Cholesterol is a white waxy substance that’s found naturally in the body, and it is key to keeping every cell wall working well. The body uses cholesterol to make vital substances such as vitamin D and various hormones; therefore we do need some in cholesterol in our bodies. However, cholesterol may become a problem when the level in our blood is too high – if you have more cholesterol than your body needs, the result can be the build-up of fatty deposits in your arteries, which may affect your heart health. Most cholesterol is made in the liver; however a small amount comes from the diet. Eating too much saturated fat and trans fat (bad fats) can increase blood cholesterol levels, and replacing saturated fat and trans fat with mono- and poly-unsaturated fat (good fats) can help keep cholesterol levels in check.
However, not all cholesterol is alike: there are two main types, ‘bad’ and ‘good’.
Low-density lipoprotein (LDL) is so-called ‘bad’ cholesterol, as this takes cholesterol from your liver to the body tissues for deposition. If there’s a high level of bad cholesterol in the blood, this can lead to cholesterol build up in the walls of your blood vessels, initiating the early stages of atherosclerosis, and increasing your risk of Coronary Heart Disease. This type of cholesterol can be reduced through healthy diet and lifestyle choices, including eating Flora pro.activ foods.

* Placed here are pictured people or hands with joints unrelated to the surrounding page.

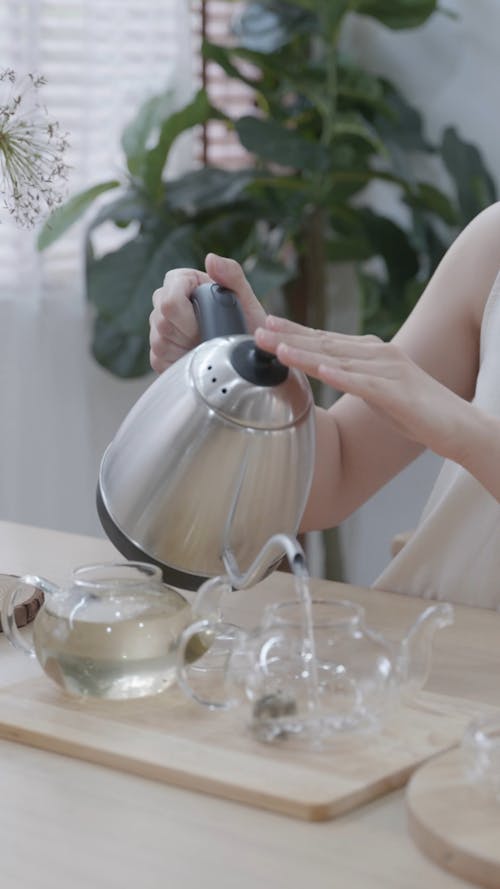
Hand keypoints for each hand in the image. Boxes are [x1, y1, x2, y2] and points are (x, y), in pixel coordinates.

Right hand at [149, 254, 266, 372]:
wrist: (244, 350)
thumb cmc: (246, 322)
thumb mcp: (245, 298)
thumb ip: (231, 274)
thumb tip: (211, 259)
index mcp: (181, 280)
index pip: (169, 300)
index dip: (188, 318)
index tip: (207, 324)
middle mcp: (164, 299)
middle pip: (161, 322)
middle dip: (189, 335)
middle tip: (209, 336)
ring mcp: (157, 325)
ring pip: (159, 343)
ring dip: (185, 349)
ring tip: (203, 344)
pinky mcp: (157, 350)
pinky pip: (159, 360)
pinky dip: (180, 363)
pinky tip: (194, 356)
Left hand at [255, 316, 471, 460]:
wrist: (455, 424)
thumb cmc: (414, 411)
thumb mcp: (376, 389)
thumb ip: (352, 376)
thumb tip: (323, 370)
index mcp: (371, 352)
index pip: (325, 339)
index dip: (294, 332)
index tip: (266, 324)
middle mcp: (378, 355)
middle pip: (326, 344)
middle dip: (289, 338)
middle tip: (258, 332)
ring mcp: (388, 372)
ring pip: (339, 359)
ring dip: (305, 353)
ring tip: (277, 348)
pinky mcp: (397, 393)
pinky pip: (364, 384)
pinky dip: (341, 376)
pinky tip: (320, 370)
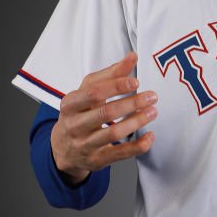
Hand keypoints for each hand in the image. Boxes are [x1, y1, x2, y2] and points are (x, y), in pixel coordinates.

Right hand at [51, 52, 156, 182]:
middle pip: (105, 113)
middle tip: (152, 96)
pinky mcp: (97, 160)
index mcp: (70, 104)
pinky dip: (138, 146)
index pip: (93, 93)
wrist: (63, 148)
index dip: (116, 86)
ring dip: (137, 122)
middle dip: (132, 103)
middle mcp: (75, 125)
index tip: (136, 82)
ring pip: (114, 133)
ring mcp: (85, 144)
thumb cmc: (79, 113)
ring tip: (153, 112)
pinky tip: (150, 136)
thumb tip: (132, 56)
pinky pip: (120, 153)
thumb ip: (111, 74)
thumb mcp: (88, 91)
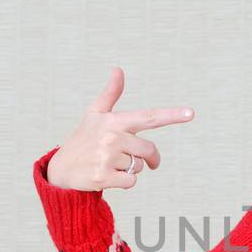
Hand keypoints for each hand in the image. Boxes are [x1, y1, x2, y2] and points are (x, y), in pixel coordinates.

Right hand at [46, 66, 193, 190]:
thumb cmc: (83, 139)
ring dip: (129, 168)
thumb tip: (118, 69)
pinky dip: (124, 182)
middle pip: (149, 150)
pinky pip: (131, 181)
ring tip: (110, 164)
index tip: (191, 113)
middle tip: (141, 160)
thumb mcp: (94, 114)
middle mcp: (111, 137)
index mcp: (114, 121)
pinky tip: (108, 176)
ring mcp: (107, 157)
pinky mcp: (103, 176)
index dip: (171, 115)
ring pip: (139, 167)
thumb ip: (110, 94)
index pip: (149, 117)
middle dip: (149, 157)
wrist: (60, 169)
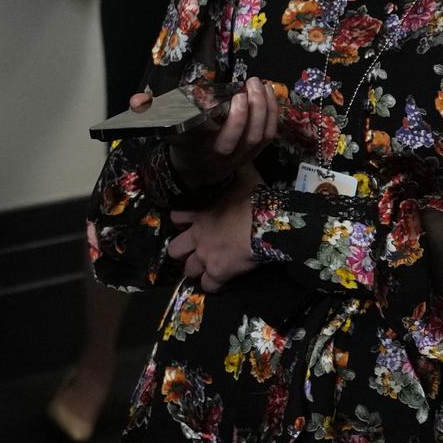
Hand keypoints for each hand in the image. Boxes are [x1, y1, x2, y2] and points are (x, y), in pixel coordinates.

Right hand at [160, 76, 279, 191]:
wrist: (197, 170)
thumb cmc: (183, 145)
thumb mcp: (169, 131)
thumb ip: (157, 116)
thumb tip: (138, 100)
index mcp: (208, 152)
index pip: (227, 141)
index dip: (237, 119)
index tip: (237, 95)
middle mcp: (230, 157)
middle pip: (251, 137)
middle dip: (256, 107)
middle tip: (252, 83)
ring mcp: (246, 156)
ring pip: (264, 135)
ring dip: (267, 108)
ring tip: (262, 85)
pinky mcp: (256, 151)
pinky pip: (270, 134)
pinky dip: (273, 113)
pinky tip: (269, 93)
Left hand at [168, 160, 264, 291]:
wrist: (268, 223)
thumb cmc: (256, 200)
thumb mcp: (244, 177)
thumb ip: (236, 168)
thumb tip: (238, 156)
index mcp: (200, 214)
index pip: (175, 218)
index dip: (180, 223)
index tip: (188, 225)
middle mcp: (197, 236)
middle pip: (174, 249)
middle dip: (182, 252)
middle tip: (195, 251)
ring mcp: (206, 256)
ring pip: (188, 270)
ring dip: (196, 270)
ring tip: (207, 269)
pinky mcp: (219, 273)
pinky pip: (208, 286)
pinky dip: (213, 286)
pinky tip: (221, 283)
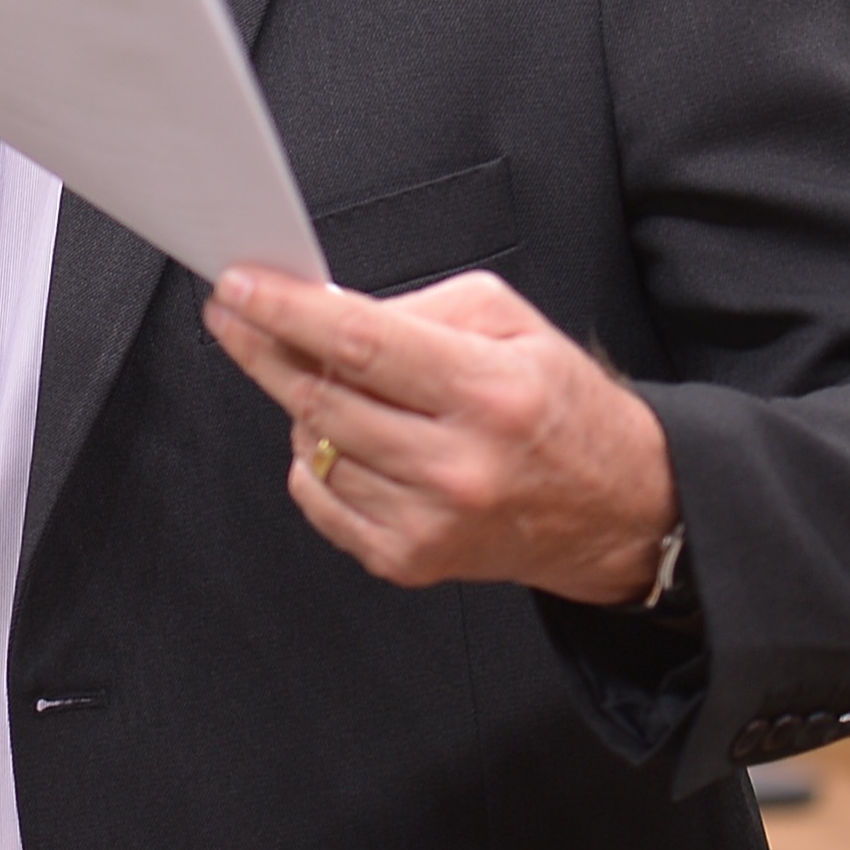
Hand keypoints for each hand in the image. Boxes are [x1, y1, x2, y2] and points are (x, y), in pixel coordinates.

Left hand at [204, 266, 680, 606]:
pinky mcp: (410, 561)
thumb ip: (418, 307)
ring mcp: (430, 521)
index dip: (286, 312)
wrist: (612, 506)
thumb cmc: (556, 405)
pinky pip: (320, 500)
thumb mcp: (510, 323)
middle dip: (264, 348)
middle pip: (322, 397)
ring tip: (335, 385)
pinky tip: (346, 439)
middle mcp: (457, 464)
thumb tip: (328, 310)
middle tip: (236, 316)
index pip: (361, 343)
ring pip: (316, 447)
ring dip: (302, 406)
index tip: (237, 289)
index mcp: (486, 391)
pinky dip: (316, 460)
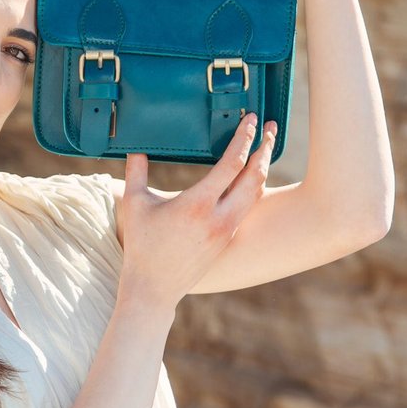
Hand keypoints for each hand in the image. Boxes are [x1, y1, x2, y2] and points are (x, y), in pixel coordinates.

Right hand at [116, 112, 277, 310]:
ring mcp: (227, 230)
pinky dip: (254, 187)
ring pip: (256, 193)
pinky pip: (248, 207)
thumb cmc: (142, 245)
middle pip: (255, 177)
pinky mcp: (228, 239)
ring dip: (263, 168)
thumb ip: (135, 172)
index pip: (232, 164)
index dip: (244, 138)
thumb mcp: (134, 204)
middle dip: (265, 149)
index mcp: (198, 204)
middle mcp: (220, 217)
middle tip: (272, 129)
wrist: (155, 287)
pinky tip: (252, 176)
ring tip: (267, 148)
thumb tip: (135, 148)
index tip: (251, 120)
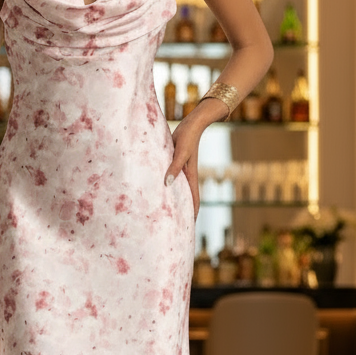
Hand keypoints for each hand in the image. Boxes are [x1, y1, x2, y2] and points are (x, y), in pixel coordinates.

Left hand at [164, 104, 223, 218]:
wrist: (192, 123)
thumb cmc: (187, 137)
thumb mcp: (180, 153)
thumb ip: (174, 168)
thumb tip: (167, 184)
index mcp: (191, 178)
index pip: (194, 203)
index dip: (192, 217)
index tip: (187, 231)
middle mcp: (188, 177)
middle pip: (187, 200)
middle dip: (183, 214)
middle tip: (175, 228)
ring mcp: (182, 171)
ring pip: (179, 192)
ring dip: (175, 202)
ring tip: (167, 215)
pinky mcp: (176, 164)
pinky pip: (172, 181)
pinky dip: (169, 189)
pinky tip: (161, 191)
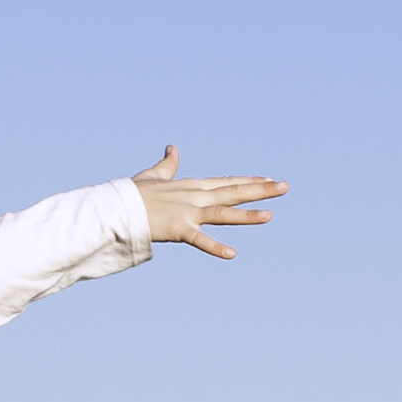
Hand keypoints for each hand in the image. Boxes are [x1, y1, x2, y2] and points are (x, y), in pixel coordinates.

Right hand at [130, 146, 284, 260]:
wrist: (117, 207)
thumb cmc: (133, 194)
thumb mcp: (154, 176)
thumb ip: (168, 165)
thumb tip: (173, 147)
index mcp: (192, 186)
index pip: (226, 182)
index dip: (249, 181)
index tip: (270, 179)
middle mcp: (195, 197)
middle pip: (233, 192)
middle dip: (260, 190)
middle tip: (285, 186)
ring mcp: (188, 212)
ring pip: (223, 213)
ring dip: (246, 215)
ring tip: (270, 215)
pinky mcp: (178, 228)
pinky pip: (199, 239)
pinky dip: (215, 247)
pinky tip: (232, 254)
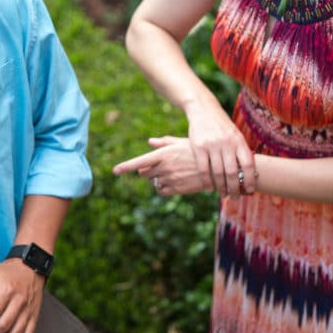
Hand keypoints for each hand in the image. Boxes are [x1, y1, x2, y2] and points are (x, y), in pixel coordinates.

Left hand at [114, 135, 244, 196]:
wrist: (217, 166)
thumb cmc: (199, 150)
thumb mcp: (182, 142)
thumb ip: (164, 142)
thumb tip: (150, 141)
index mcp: (164, 154)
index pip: (139, 162)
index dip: (126, 167)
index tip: (115, 171)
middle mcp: (165, 167)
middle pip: (145, 172)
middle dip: (148, 170)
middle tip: (160, 166)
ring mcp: (170, 179)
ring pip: (154, 181)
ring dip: (157, 178)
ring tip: (172, 172)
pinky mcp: (177, 189)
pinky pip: (162, 191)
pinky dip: (163, 187)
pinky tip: (172, 181)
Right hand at [181, 99, 256, 196]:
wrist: (203, 110)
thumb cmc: (222, 126)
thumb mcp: (235, 134)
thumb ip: (240, 151)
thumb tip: (249, 173)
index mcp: (239, 141)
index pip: (247, 164)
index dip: (249, 179)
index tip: (249, 190)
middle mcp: (226, 143)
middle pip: (232, 172)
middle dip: (234, 188)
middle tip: (235, 198)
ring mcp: (212, 145)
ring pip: (218, 173)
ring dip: (221, 187)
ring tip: (223, 194)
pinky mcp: (198, 146)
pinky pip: (203, 169)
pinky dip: (207, 181)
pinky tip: (209, 187)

High-density lipoprotein (HDL) is so-called ‘good’ cholesterol, and, unlike bad cholesterol, this transports cholesterol away from your blood vessels to the liver to be eliminated. Therefore, a high level of good cholesterol is thought to be heart healthy. Unlike bad cholesterol, where level should be kept to a minimum, increasing your level of good cholesterol can be a very positive step for your health. Key strategies to increase your good cholesterol level include exercising moderately, drinking small amounts of alcohol, and, if you’re a smoker, quitting smoking.
Target Cholesterol Levels
As aforementioned, to help keep your heart healthy, it’s important that your bad cholesterol remains low and your good cholesterol stays high. Government-advised target cholesterol levels are:
- Total cholesterol: less than 5 mmol/L for healthy adults, or less than 4 mmol/L for those at risk
- LDL-cholesterol: less than 3 mmol/L for healthy adults, or less than 2 mmol/L for those at risk
- HDL-cholesterol: higher than 1.0 mmol/L for men and 1.2 mmol/L for women
You can get your levels checked easily at doctors’ surgeries, walk-in clinics and in many pharmacies, and if your levels are outside the target ranges, it is worth consulting with a healthcare professional to decide an appropriate approach to positively modify your levels.